US politicians are slowly embracing the virtual currency revolution as it was confirmed that the group can now accept political donations that are made by bitcoin.

Related: US Attorney General urges Bitcoin vigilance to House committee

A decision by the Federal Election Commission means that politicians and political action committees [Pacs] can accept bitcoin and they will be treated much like other “in-kind donations” including stocks and shares.

Any group or individual that accepts donations in bitcoins has to convert it into US dollars, deposit it into the campaign account and only then can the money donated be spent.

Bitcoin’s anonymous nature also won’t be taken advantage of because donors are required by law to provide a name, address and occupation when submitting a donation.

A Pac known as Make Your Laws [MYL] made the original request to be able to take donations in bitcoin and had also asked to be able to spend the bitcoins directly, something that the commission decided not to allow.

"The Commission concludes that MYL may accept bitcoins," the report said, according to The Guardian. "The Commission also concludes that MYL may purchase bitcoins, but MYL must sell the bitcoins it purchases and deposit the proceeds into its campaign depository before spending those funds. The Commission could not approve a response by the required four affirmative votes as to whether MYL may acquire goods and services with bitcoins it receives as contributions."

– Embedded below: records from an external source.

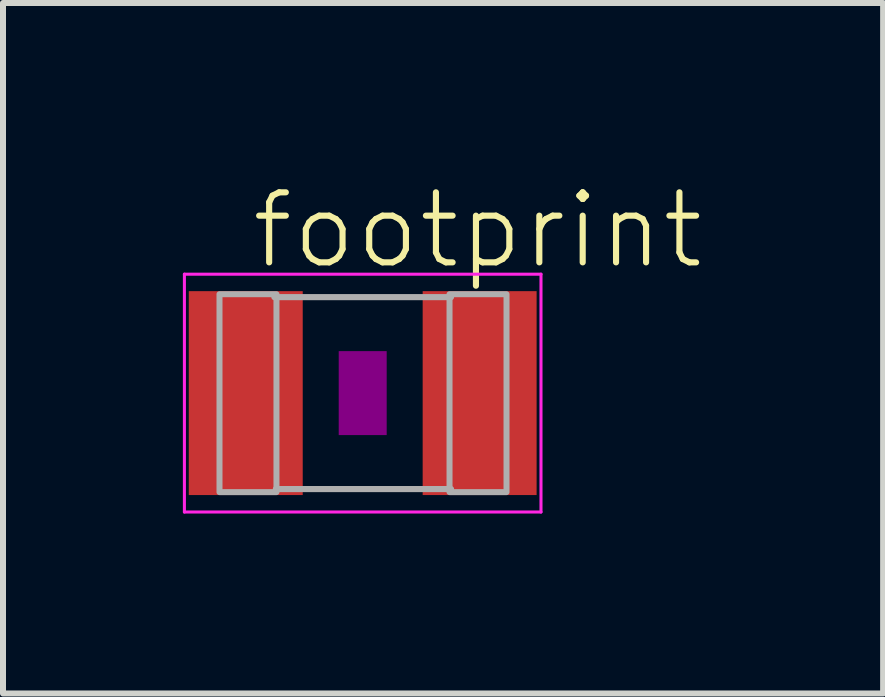
<source format=kicad_pcb>
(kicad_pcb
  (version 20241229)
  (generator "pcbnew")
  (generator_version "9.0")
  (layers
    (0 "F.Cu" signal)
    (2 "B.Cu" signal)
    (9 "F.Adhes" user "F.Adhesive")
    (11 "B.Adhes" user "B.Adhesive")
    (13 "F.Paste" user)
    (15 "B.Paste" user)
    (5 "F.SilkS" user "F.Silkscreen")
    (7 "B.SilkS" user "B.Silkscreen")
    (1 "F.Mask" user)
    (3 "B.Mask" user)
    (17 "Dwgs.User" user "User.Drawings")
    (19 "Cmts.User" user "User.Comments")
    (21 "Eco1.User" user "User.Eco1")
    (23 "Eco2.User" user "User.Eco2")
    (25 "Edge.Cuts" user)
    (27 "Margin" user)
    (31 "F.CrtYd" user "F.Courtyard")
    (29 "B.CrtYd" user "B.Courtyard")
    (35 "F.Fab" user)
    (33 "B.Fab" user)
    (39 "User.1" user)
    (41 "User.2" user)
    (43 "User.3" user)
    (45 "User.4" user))
  (footprint "footprint"
    (layer "F.Cu")
    (at 2.998 3.505)
    (property "Reference" "footprint" (at -1.905 -2.032 0) (layer "F.SilkS") (effects (font (size 1.168 1.168) (thickness 0.102)) (justify left bottom)))
    (fp_poly (pts (xy -0.4 0.7) (xy 0.4 0.7) (xy 0.4 -0.7) (xy -0.4 -0.7)) (stroke (width 0) (type solid)) (fill yes) (layer "F.Adhes"))
    (fp_line (start -2.973 -1.983) (end 2.973 -1.983) (stroke (width 0.051) (type solid)) (layer "F.CrtYd"))
    (fp_line (start -2.973 1.983) (end -2.973 -1.983) (stroke (width 0.051) (type solid)) (layer "F.CrtYd"))
    (fp_line (start 2.973 -1.983) (end 2.973 1.983) (stroke (width 0.051) (type solid)) (layer "F.CrtYd"))
    (fp_line (start 2.973 1.983) (end -2.973 1.983) (stroke (width 0.051) (type solid)) (layer "F.CrtYd"))
    (fp_line (start -1.473 -1.6) (end 1.473 -1.6) (stroke (width 0.102) (type solid)) (layer "F.Fab"))
    (fp_line (start -1.448 1.6) (end 1.473 1.6) (stroke (width 0.102) (type solid)) (layer "F.Fab"))
    (fp_poly (pts (xy -2.388 1.651) (xy -1.438 1.651) (xy -1.438 -1.649) (xy -2.388 -1.649)) (stroke (width 0.1) (type solid)) (fill no) (layer "F.Fab"))
    (fp_poly (pts (xy 1.448 1.651) (xy 2.398 1.651) (xy 2.398 -1.649) (xy 1.448 -1.649)) (stroke (width 0.1) (type solid)) (fill no) (layer "F.Fab"))
    (pad "1" smd rect (at -1.95 0) (size 1.9 3.4) (layers "F.Cu" "F.Mask" "F.Paste"))
    (pad "2" smd rect (at 1.95 0) (size 1.9 3.4) (layers "F.Cu" "F.Mask" "F.Paste")))
  (gr_rect
    (start -3 -3)
    (end 11.676 8.514)
    (stroke (width 0.1) (type default))
    (fill no)
    (layer "Edge.Cuts")))
</source>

MYL’s specific request means that individuals or groups can only accept donations up to $100 [£60] as it decided to cap them at that amount and larger amounts that could reach the $2,600 [£1,539] limit for US candidates could be accepted at a later date.

Related: Bitcoin ATMs ready to spread through North American cities

The question of whether other virtual currencies could be accepted has also been left open and in future it could be that the likes of Dogecoin or Litecoin are also used to fund political donations.